- **Texte proposé**:
○ ○ ○ ○
L’Organized Crime and Corruption Reporting Project, un consortium international de journalistes d’enquête, a publié le 6 août le récit détaillé d’une affaire de détournements de fonds destinés à la défense du Niger, qui en révèle les ramifications internationales, notamment dans l’ex bloc soviétique.
Après avoir déjà largement couvert la chronique nigérienne du dossier sur son site web, Mondafrique a contribué à ce travail collectif, qui est à lire, en anglais, sur le lien suivant :
Intitulé « Comment un célèbre trafiquant d’armes a détourné le budget du Niger et acheté des armes à la Russie », le dossier est le fruit du travail de sept journalistes, en France, en Afrique de l’Ouest et de l’Est, à Prague, Kiev et Pretoria.
Tout a commencé par un audit au Niger
La source principale des journalistes est un audit daté du 17 février 2020, réalisé par l’Inspection générale des armées et de la gendarmerie nationale du Niger, qui a examiné « la gestion des passations des marchés publics du ministère de la défense nationale » au cours de la période 2017-2019, mais revient également sur « les marchés non soldés relevant des gestions antérieures à 2017 ». Sans ce travail méticuleux des inspecteurs de la défense du Niger, cette investigation n’aurait jamais vu le jour.
○ ○ ○ ○
- **Consignes de travail**:
**A)** Recopiez le texte sur les fonds de la défense du Niger de « L’Organized Crime and » à « l’ex bloc soviétique. », en substituant « réseau » à « consortium ».
**B)** Répondez à ces questions d’après le texte sur les fonds de la défense du Niger :
(i) De quand date l’audit qui sert de source principale aux journalistes ?
(ii) Combien de journalistes ont produit le dossier ?
(iii) Quelle période l’audit a-t-il examinée ?
**C)** Prolongez le texte sur les fonds de la défense du Niger à la suite de sa dernière phrase.
Le matériel présenté plus bas provient d’une autre source.

- **Informations fournies**:
○ ○ ○ ○
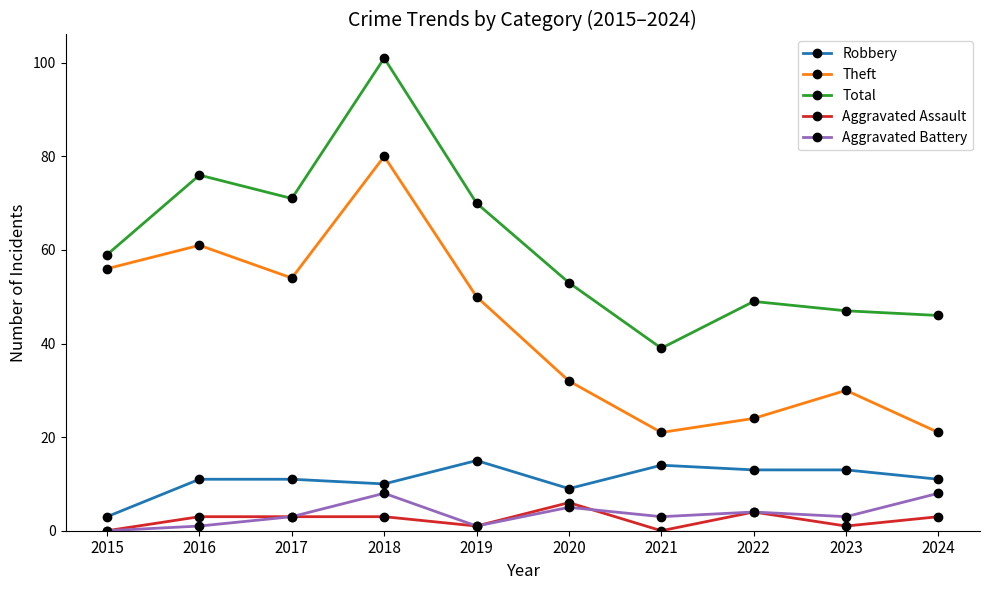

True or false: Theft has more than 0 points higher than both neighbors.

True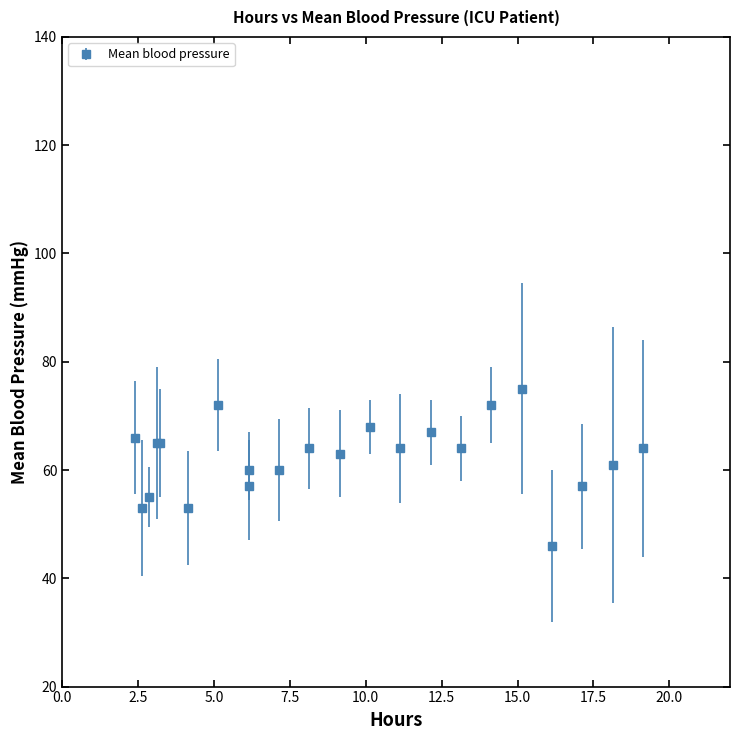

What is the average value?

62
○ ○ ○ ○
- **Réponses ci-dessous**:
**A)**
L’Organized Crime and Corruption Reporting Project, un réseau international de journalistes d’enquête, a publié le 6 août le récit détaillé d’une affaire de détournements de fonds destinés à la défense du Niger, qui en révèle les ramifications internationales, notamment dans l’ex bloc soviétique.

**B)**
(i) Du 17 février 2020.
(ii) Sept.
(iii) La période 2017-2019.

**C)**
L’article revient sur les circonstances dans lesquelles, sur fond de lutte acharnée contre les groupes armés djihadistes qui sèment la mort et la terreur au Sahel, le Niger, pays le plus pauvre du monde, a vu presque un tiers des montants dépensés dans l’équipement de l’armée détourné à travers des marchés surfacturés et non livrés, enrichissant intermédiaires et officiels pendant que les jeunes recrues nigériennes se faisaient tuer sur le front.
Selon les calculs de l’OCCRP, les dépenses d’armement du Niger, appuyé militairement et budgétairement par les Etats-Unis, la France et l’Europe, ont atteint près d’un milliard de dollars entre 2011 et 2019, pendant les deux mandats du Président Mahamadou Issoufou. L’Inspection générale des Armées a épinglé plus de 76 milliards de francs CFA, perdus ou dilapidés pour cause de corruption, soir environ 137 millions de dollars US au taux de change à la date de la publication.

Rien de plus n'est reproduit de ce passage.